EXTRACTED RECORDS =>
Content starts

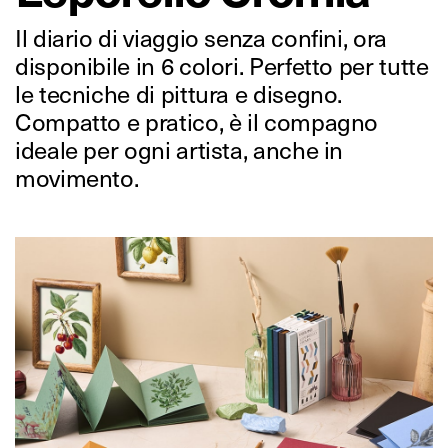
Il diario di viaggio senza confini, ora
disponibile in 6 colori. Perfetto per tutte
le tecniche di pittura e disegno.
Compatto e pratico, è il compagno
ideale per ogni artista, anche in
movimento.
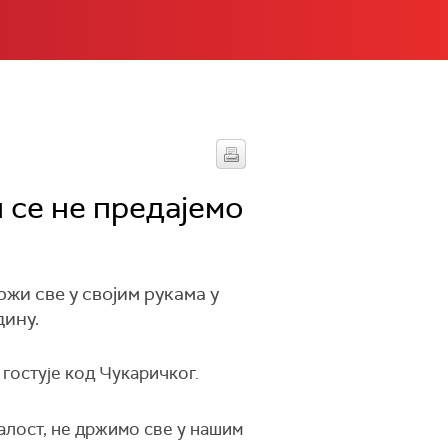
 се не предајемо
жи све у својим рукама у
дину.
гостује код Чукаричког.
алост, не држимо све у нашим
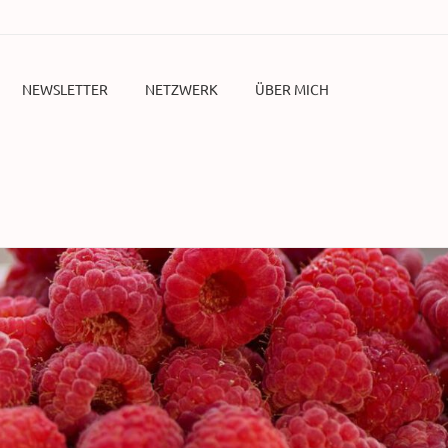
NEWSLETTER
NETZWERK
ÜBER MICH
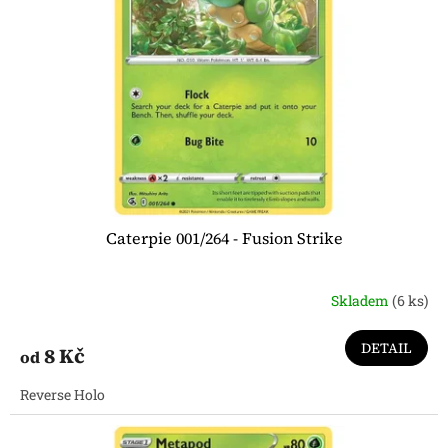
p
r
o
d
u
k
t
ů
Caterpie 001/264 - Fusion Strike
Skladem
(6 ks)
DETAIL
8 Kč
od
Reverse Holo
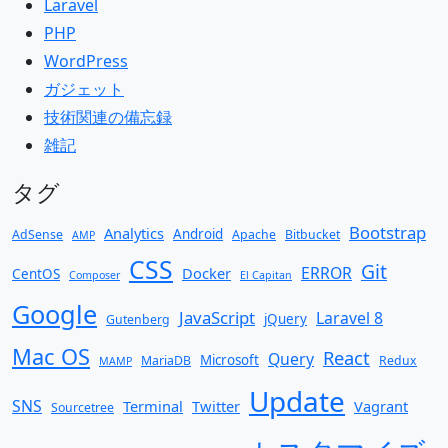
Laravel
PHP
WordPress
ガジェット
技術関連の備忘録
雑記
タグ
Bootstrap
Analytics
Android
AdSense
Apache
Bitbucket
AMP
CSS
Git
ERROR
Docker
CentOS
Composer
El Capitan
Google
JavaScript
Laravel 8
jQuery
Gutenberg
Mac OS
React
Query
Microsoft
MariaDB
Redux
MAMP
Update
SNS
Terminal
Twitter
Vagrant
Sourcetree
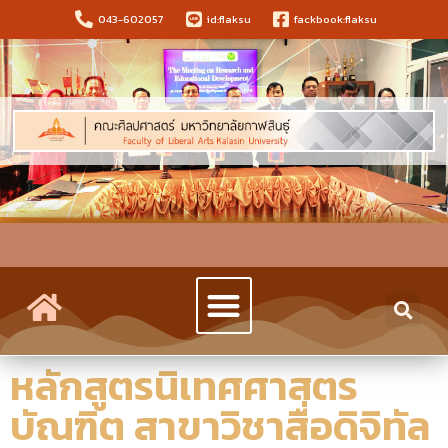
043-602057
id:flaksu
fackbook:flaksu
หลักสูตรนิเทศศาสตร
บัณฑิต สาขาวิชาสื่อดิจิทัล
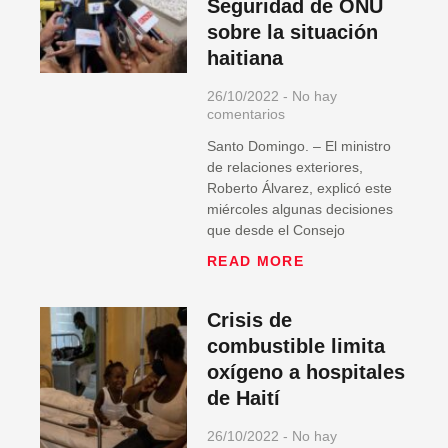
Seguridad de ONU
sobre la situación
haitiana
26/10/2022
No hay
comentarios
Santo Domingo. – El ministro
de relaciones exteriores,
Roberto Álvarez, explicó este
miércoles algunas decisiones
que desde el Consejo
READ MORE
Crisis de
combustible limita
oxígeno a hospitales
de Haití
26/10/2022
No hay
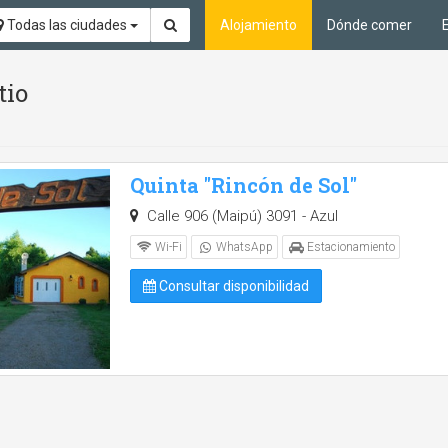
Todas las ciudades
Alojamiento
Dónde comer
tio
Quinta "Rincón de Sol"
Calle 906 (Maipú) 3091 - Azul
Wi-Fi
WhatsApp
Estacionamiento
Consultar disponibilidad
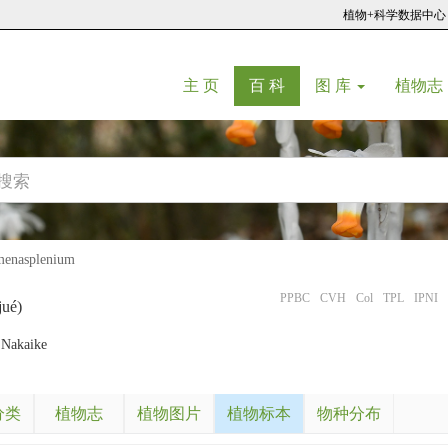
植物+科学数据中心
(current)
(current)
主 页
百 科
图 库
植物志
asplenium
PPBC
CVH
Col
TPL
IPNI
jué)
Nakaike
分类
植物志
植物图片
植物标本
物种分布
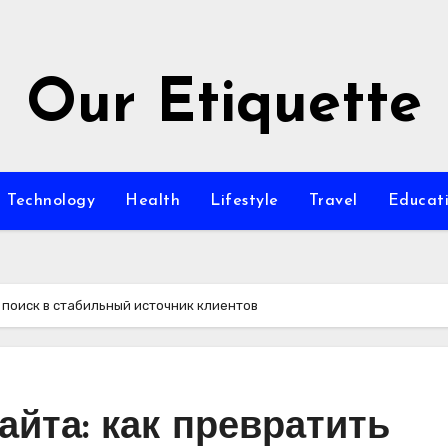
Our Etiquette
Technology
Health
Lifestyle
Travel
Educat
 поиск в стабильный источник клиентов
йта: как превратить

Content ends

INSTRUCTIONS FOR THE TASK => Copy out everything from the start of the material down to the line containing "Reverse Holo", both ends included, leaving out the pictures.

EXPECTED ANSWER =>
Il diario di viaggio senza confini, ora
disponibile in 6 colori. Perfetto per tutte
le tecniche di pittura e disegno.
Compatto e pratico, è il compagno
ideale per ogni artista, anche in
movimento.
 се не предајемо
жи све у својим рукама у
дину.
гостује код Чукаричког.
алост, не држимо све у нашим
NEWSLETTER
NETZWERK
ÜBER MICH
p
r
o
d
u
k
t
ů
Caterpie 001/264 - Fusion Strike
Skladem
(6 ks)
DETAIL
8 Kč
od
Reverse Holo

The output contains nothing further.